Characterisation of ALCVD Al2O3–ZrO2 nanolaminates, link between electrical and structural properties

Abstract

Al2O3 and ZrO2 mixtures for gate dielectrics have been investigated as replacements for silicon dioxide aiming to reduce the gate leakage current and reliability in future CMOS devices. Al2O3 and ZrO2 films were deposited by atomic layer chemical vapor deposition (ALCVD) on HF dipped silicon wafers. The growth behavior has been characterized structurally and electrically. ALCVD growth of ZrO2 on a hydrogen terminated silicon surface yields films with deteriorated electrical properties due to the uncontrolled formation of interfacial oxide while decent interfaces are obtained in the case of Al2O3. Another concern with respect to reliability aspects is the relatively low crystallization temperature of amorphous high-k materials deposited by ALCVD. In order to maintain the amorphous structure at high temperatures needed for dopant activation in the source drain regions of CMOS devices, binary Al/Zr compounds and laminated stacks of thin Al2O3 and ZrO2 films were deposited.

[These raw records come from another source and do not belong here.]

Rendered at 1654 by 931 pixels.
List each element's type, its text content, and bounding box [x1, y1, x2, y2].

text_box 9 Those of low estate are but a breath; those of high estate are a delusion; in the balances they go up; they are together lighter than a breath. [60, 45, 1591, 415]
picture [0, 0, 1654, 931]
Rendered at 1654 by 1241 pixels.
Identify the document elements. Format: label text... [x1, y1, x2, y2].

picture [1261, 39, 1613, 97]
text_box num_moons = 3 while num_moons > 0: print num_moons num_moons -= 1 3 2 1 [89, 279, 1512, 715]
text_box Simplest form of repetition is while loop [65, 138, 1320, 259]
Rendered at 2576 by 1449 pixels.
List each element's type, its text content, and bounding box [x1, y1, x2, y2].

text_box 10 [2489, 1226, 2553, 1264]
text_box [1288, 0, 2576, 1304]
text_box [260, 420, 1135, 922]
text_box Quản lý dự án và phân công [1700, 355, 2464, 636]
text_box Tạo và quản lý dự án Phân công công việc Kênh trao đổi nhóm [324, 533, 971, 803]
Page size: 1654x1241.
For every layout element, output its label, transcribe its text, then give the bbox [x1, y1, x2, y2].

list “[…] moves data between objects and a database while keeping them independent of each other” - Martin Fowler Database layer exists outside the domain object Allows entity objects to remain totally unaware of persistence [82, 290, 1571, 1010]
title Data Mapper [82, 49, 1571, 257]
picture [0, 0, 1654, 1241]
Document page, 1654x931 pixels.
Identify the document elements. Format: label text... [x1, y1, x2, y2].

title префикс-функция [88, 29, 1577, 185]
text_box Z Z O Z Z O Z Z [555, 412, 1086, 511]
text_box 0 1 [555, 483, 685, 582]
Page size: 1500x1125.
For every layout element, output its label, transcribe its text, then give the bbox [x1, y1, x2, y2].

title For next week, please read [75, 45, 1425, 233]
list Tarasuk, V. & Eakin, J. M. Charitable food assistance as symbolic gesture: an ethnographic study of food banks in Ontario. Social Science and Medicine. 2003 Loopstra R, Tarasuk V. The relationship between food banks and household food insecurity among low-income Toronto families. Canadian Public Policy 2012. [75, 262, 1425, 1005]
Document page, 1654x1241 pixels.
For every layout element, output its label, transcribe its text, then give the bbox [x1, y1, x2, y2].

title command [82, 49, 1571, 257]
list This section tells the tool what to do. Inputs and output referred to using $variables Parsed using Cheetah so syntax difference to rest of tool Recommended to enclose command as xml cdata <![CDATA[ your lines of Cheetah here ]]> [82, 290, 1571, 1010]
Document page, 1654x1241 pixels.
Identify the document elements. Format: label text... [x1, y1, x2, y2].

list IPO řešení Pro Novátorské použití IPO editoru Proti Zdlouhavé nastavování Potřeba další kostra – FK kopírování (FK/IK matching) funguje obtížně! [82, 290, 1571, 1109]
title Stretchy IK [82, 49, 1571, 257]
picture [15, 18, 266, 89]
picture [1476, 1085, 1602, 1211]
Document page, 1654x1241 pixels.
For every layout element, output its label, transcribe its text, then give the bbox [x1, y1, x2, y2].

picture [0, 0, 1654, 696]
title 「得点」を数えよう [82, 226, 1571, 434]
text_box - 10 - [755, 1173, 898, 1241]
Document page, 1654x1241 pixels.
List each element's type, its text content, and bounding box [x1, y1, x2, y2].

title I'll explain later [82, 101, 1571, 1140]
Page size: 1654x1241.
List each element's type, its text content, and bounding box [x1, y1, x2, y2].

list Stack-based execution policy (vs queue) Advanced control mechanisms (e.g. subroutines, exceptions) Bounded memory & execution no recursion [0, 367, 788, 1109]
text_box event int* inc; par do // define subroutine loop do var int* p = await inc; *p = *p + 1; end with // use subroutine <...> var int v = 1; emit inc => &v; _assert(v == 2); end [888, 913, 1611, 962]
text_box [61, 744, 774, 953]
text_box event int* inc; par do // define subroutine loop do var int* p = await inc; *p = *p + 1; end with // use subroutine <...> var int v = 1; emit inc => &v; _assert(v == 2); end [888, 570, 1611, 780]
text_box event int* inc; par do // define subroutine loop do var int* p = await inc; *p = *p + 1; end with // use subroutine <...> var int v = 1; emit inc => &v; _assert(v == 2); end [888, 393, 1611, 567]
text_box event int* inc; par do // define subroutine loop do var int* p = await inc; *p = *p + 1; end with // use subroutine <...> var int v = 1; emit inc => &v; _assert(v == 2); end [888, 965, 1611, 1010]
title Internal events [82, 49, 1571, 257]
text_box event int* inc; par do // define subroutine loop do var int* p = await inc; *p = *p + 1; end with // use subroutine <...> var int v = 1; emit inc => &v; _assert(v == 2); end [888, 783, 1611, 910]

X-ray diffraction and transmission electron microscope analysis show that the crystallization temperature can be increased dramatically by using a mixed oxide approach. Electrical characterization shows orders of leakage current reduction at 1.1–1.7 nm of equivalent oxide thickness. The permittivity of the deposited films is determined by combining quantum mechanically corrected capacitance voltage measurements with structural analysis by transmission electron microscope, X-ray reflectivity, Rutherford backscattering, X-ray photoelectron spectroscopy, and inductively coupled plasma optical emission spectroscopy. The k-values are discussed with respect to formation of interfacial oxide and possible silicate formation.